Very nice guitar, great work. Did you do something to the fretboard? Normally I'm not a big rosewood fretboard fan, but that board looks darker, nicer than most.


----------



## Jason_Clement (Oct 3, 2012)

I want a guitar just like this. Where'd you get the body?


----------



## Uno Mas (Oct 3, 2012)

Amazing! Now if only Ibanez would make this and give you credit.


----------



## Zoosadist (Oct 3, 2012)

Your guitar... is F-CKIN' AWESOME.


----------



## kflem (Oct 3, 2012)

That is undeniably cool


----------



## kruneh (Oct 4, 2012)

What an awesome finish, I love it.
Always thought the Iceman was a cool shape, and it looks so good in mahogany.
Great choice of pickup covers too.


----------



## requiemsoup (Oct 4, 2012)

Oh god yes.

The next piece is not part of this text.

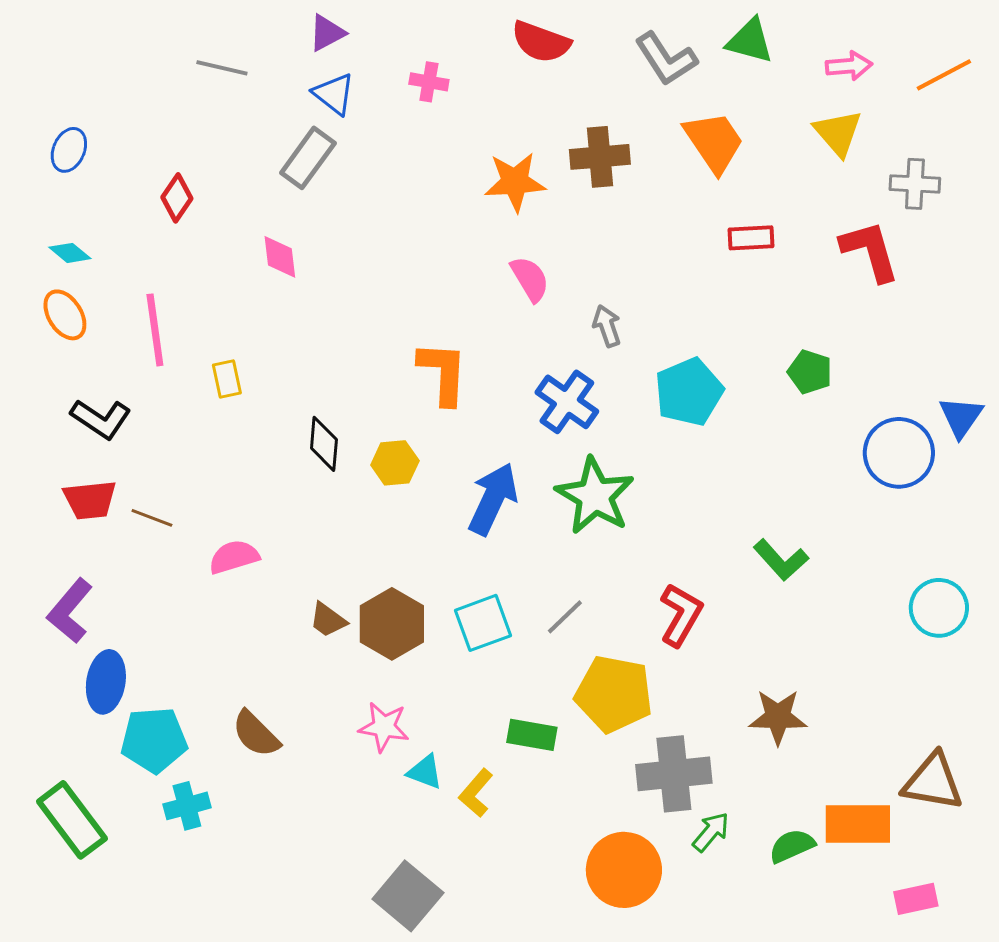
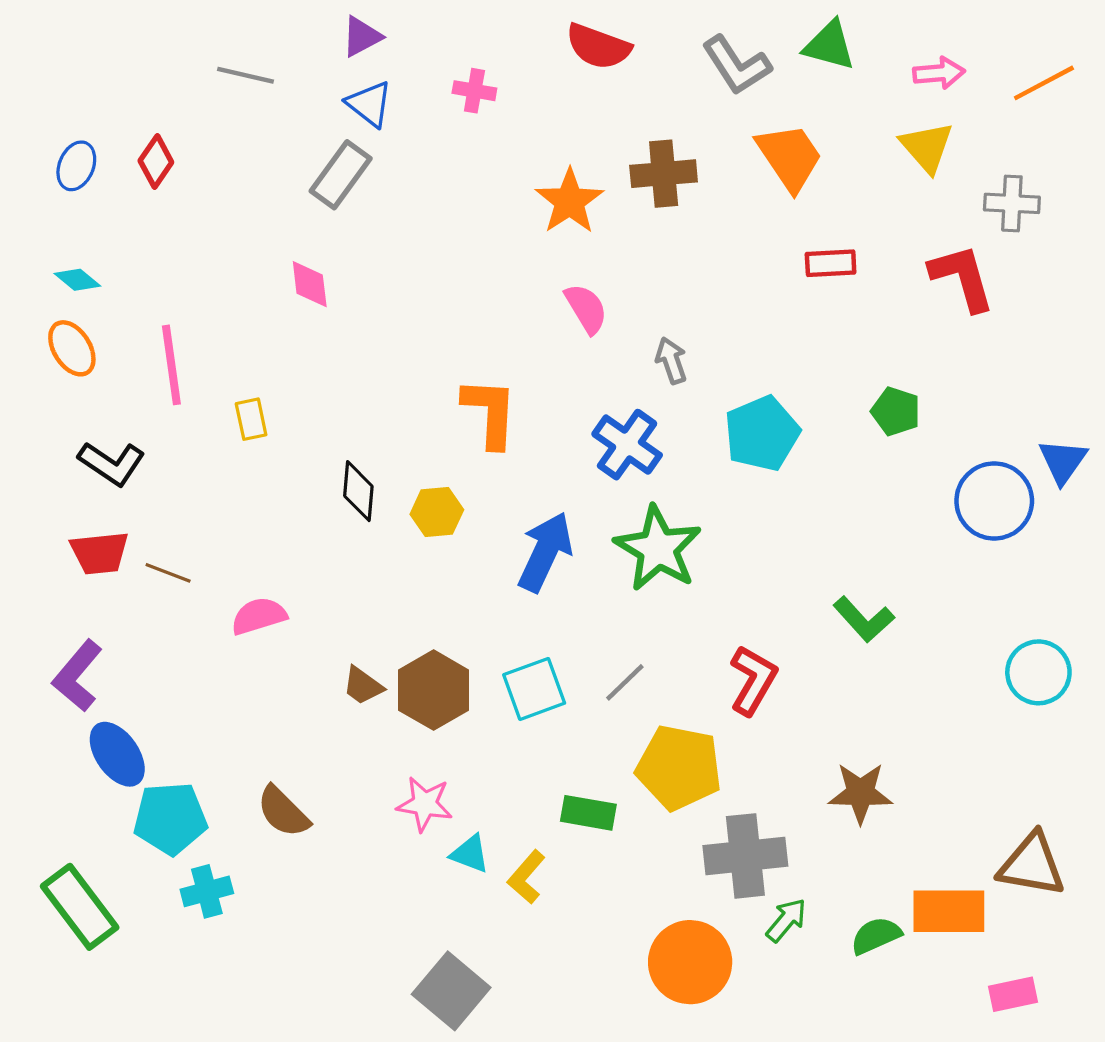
orange star: (515, 182) -> (570, 201), turned -30
red diamond: (177, 198) -> (156, 161), moved
blue ellipse: (106, 682) -> (117, 754), turned -44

I. Fucking. Love. Icemans. 

Lucky duck.


----------



## implicit (Oct 4, 2012)

fuck me... so unbelievably jelly, i love the iceman body shape. that thing is beautiful man, HNGD.


----------



## jarnozz (Oct 4, 2012)

this came out amazing! almost makes me want one xD
HNGD


----------



## Oddkid (Oct 5, 2012)

That looks awesome! I want to make a 7 string destroyer if i can. Where did you get the neck from?


----------



## Jontain (Oct 5, 2012)

Nice man, really nice. I especially like the carving around the horn!


----------



## AbsentCurtis (Oct 5, 2012)

holy damn that is pure sex!


----------



## Wings of Obsidian (Oct 5, 2012)

Love your work, bro! But this is THE BEST BY FAR!!!!!


----------



## Jakke (Oct 5, 2012)

I came in expecting a rape scene



Solid guitar man, came out awesome


----------



## TGN (Oct 6, 2012)

Amazing looking!


----------



## Black_Sheep (Oct 6, 2012)

That is incredible. And i bet she plays well too. (?) 

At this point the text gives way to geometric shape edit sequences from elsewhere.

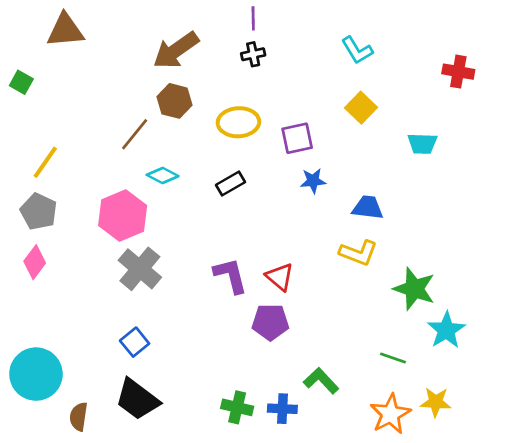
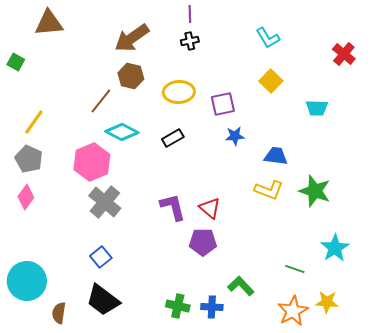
red cross: (458, 72) -> (344, 54), turned 30
cyan diamond: (163, 176) -> (122, 132), size x1.4
green star: (414, 289) -> (315, 191), moved

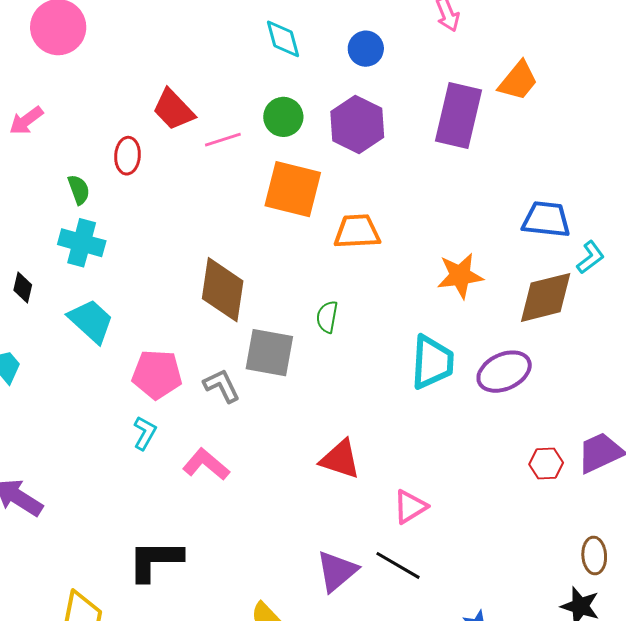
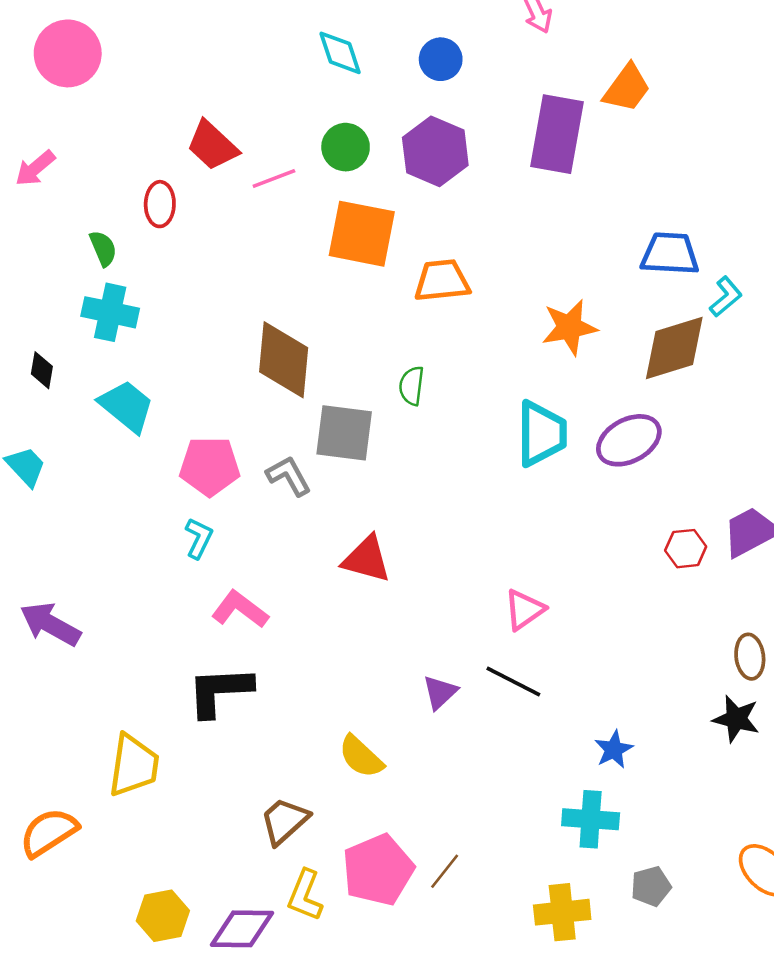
red triangle: (340, 459) -> (366, 559), moved
pink L-shape: (206, 464) -> (240, 609), moved
purple triangle: (337, 571) -> (440, 692), size x0.7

Now we just have to convince Ibanez to make that a production model  ..Prestige series maybe. I would buy one as soon as possible.


----------



## Mordecai (Oct 6, 2012)

i was looking at perle bodies on ebay, would a 7321 neck fit one of them?


----------



## sear (Oct 6, 2012)

The Iceman is one of the most underrated guitar shapes out there. They just look cool, like nothing else (maybe a Les Paul's angrier brother?) and the black stain on that wood grain is just awesome. You did a sweet job with yours.


----------



## jawbreaker (Oct 7, 2012)

My boner... It will not go away!! HNGD!!!


----------



## jake7doyle (Oct 7, 2012)

that looks incredible man, by far the best iceman ive ever seen. HNGD!


----------



## Rain (Oct 8, 2012)

^I agree. Easily the sexiest Iceman EVER!


----------



## cult-leader-of-djent (Oct 9, 2012)

Soooo much want !


----------



## iRaiseTheDead (Oct 9, 2012)

I'm a fan of the finish.


----------



## 27duuude (Oct 9, 2012)

A-fucking-mazing. I've always loved the iceman shape ever since I saw darren from System of a Down play one.

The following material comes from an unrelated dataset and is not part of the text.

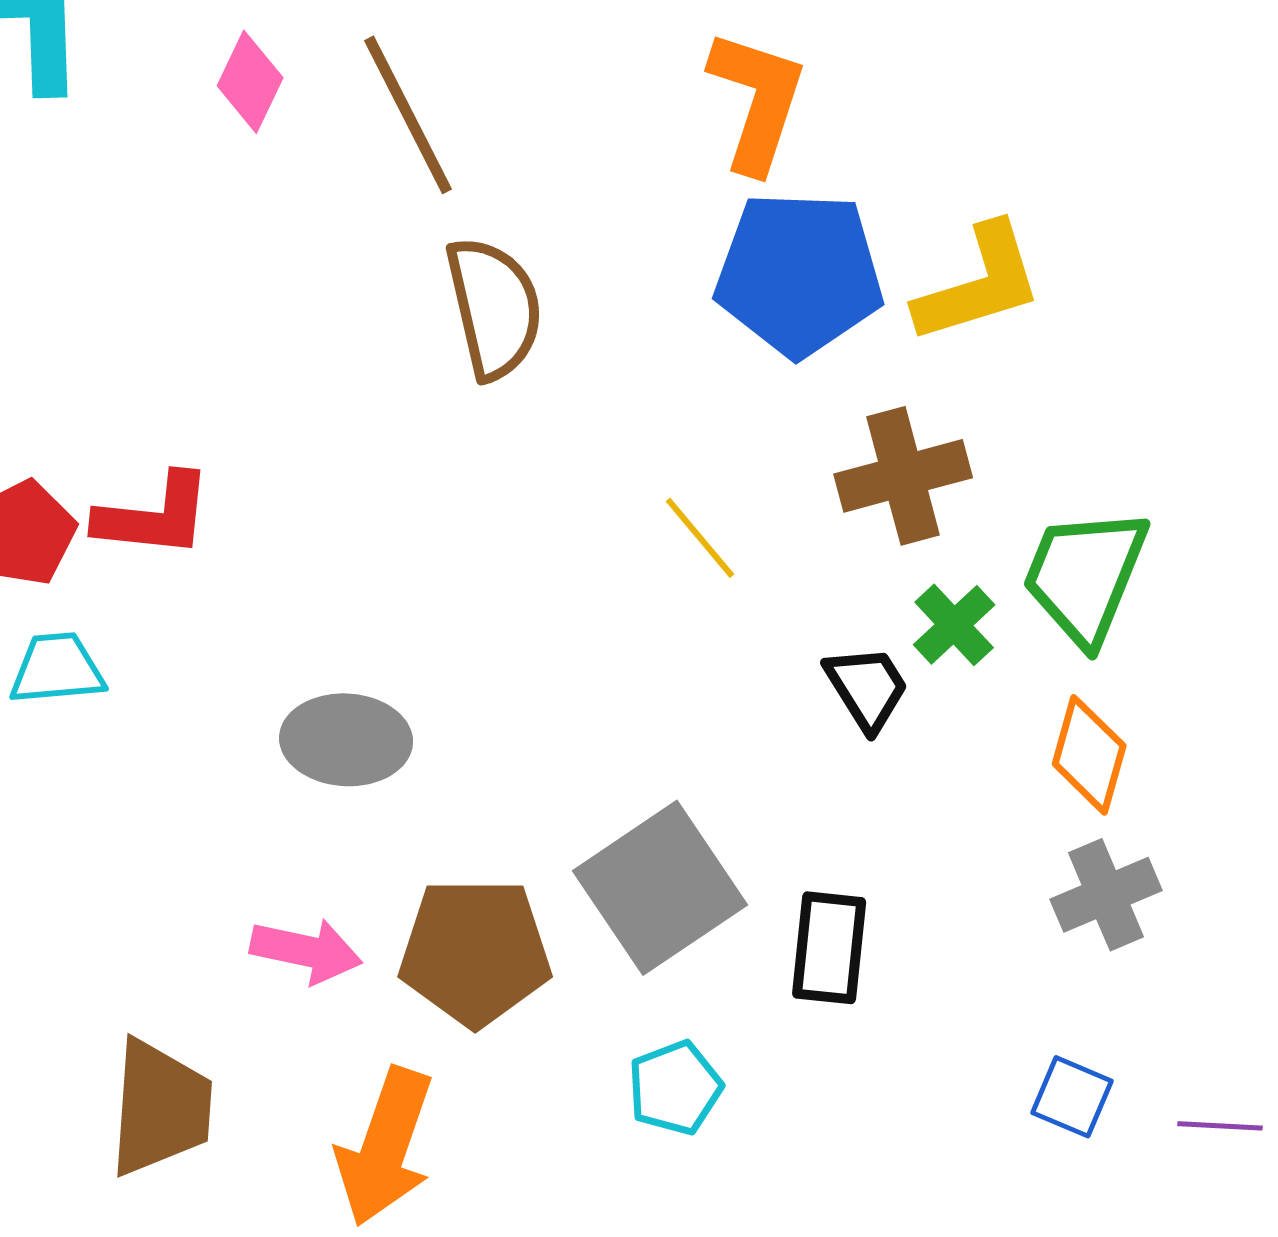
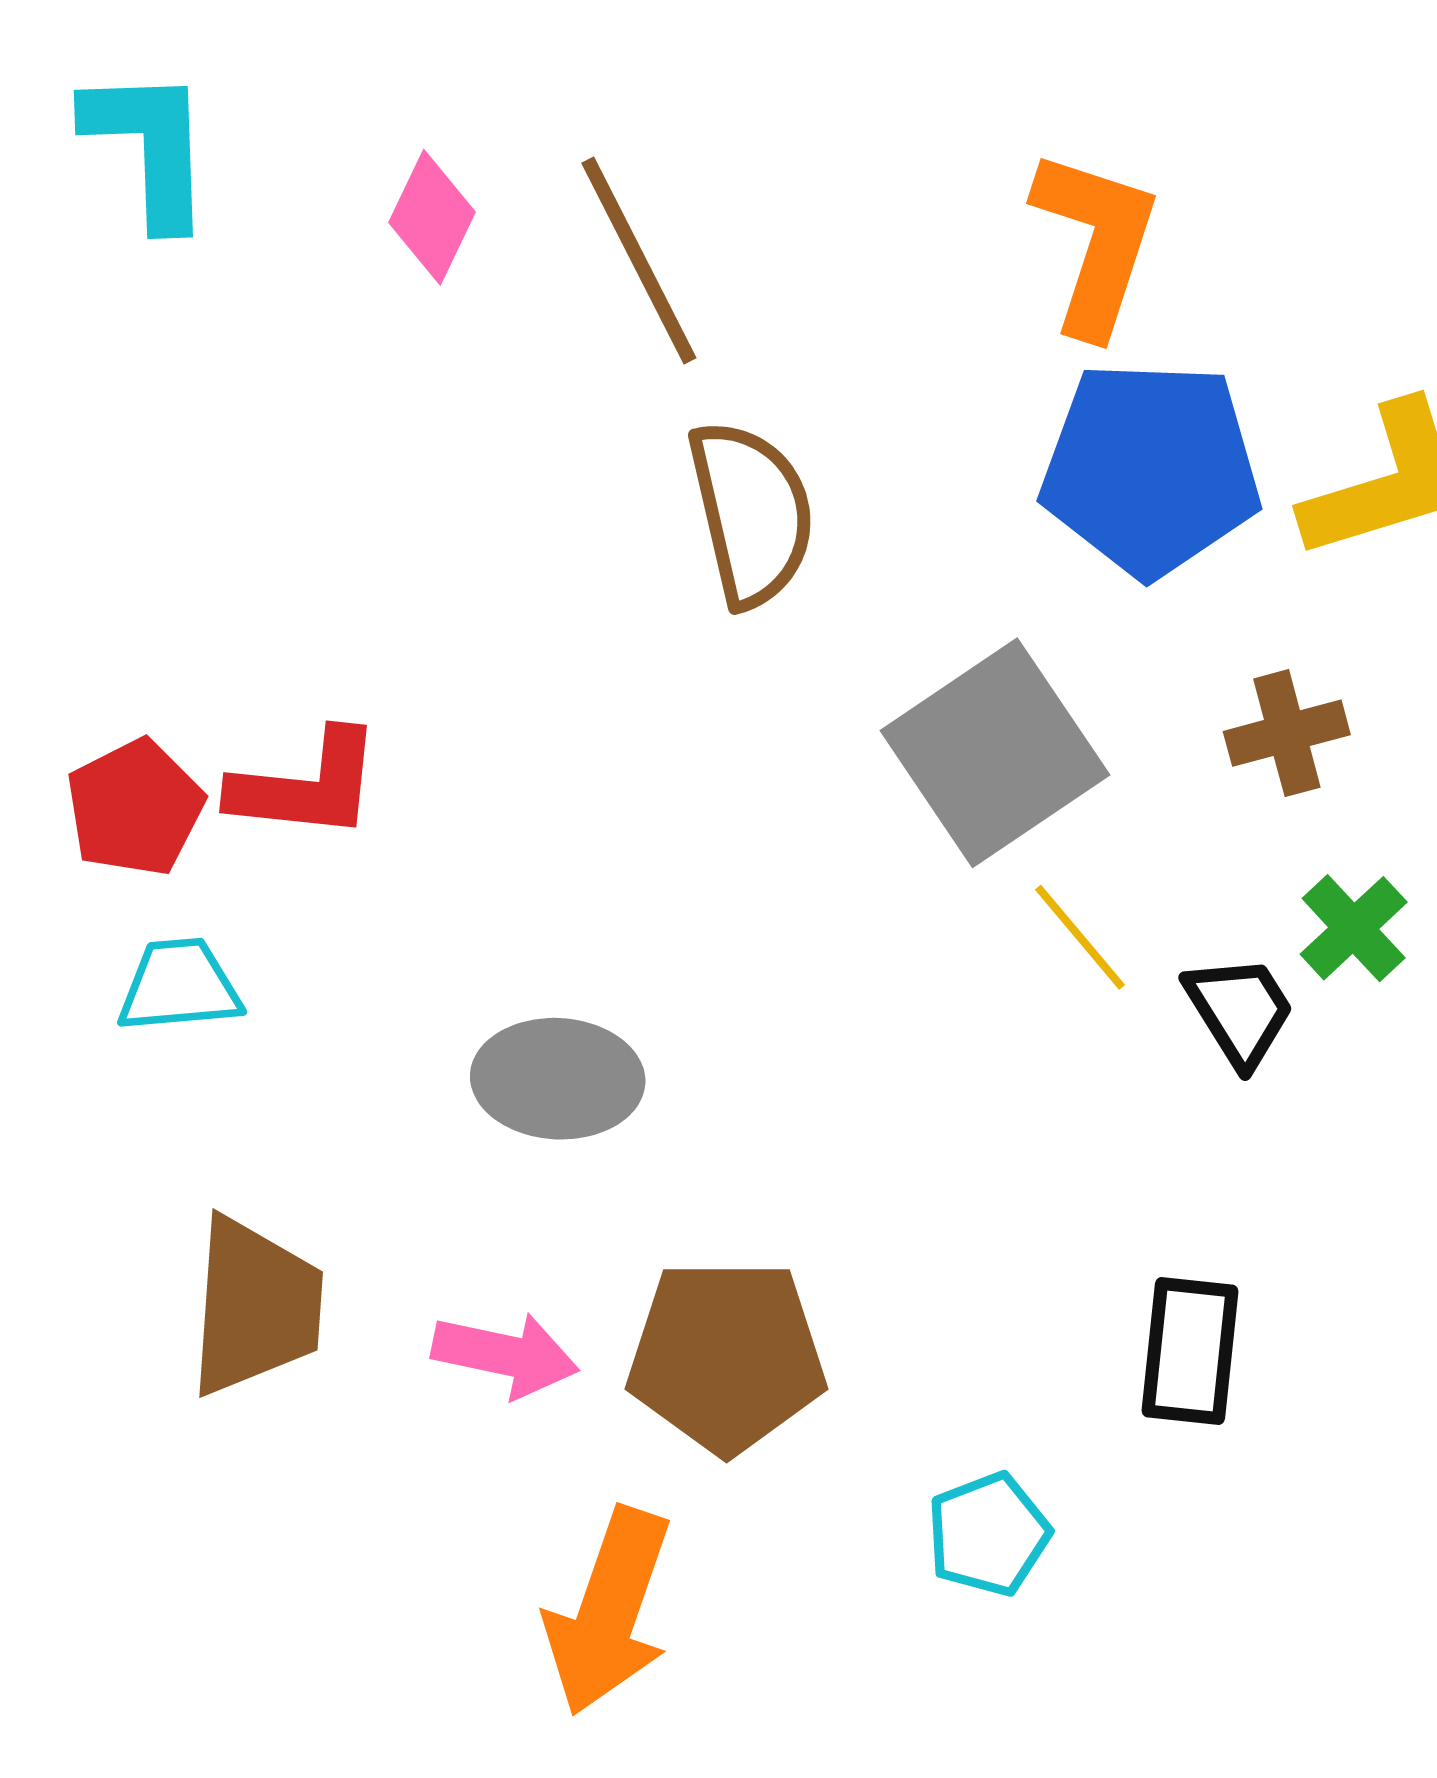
brown cross: (903, 476) -> (1287, 733), size x0.7
yellow line: (700, 538) -> (1080, 937), moved
gray square: (660, 888) -> (995, 753), moved
brown trapezoid: (160, 1108) -> (255, 1306), moved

I do have one question, how are you going to deal with the neck dive?


----------



## metallic1 (Oct 11, 2012)

thats by far the nicest iceman iv ever seen., iv never really been a fan of them, but iv changed my mind. exellent work dude


----------



## Valnob (Oct 12, 2012)

Oh my God !!!!!!! This iceman looks so good !

I remember when I first saw the Iceman of Daron Malakian (the custom painted fluo, not the signature limited), I had the same "GOSH !"


----------



## Da Butt Bandit (Apr 26, 2016)

Where did you find the neck?


----------



## Da Butt Bandit (Apr 26, 2016)

any RG im pretty sure


----------



## DeathChord (Apr 26, 2016)

Awesome, you really nailed it on this! HNGD


----------



## Rev2010 (Apr 26, 2016)

Da Butt Bandit said:


> any RG im pretty sure



Nice 4 year old necrobump just so you can ask a question then answer it yourself  

Just FYI, you can always PM (private message) someone on here if you want to ask the person a question. Better chance of reply than them seeing a reply in their 4 year old thread and it avoids people that don't take the time to look posting Happy NGD's.


Rev.


----------



## Chokey Chicken (Apr 27, 2016)

Wasn't there a build thread for this that also got necro'd?

Fwiw, its a beautiful guitar.


----------



## awake69 (Apr 27, 2016)

That is straight up awesome! Well done!!!


----------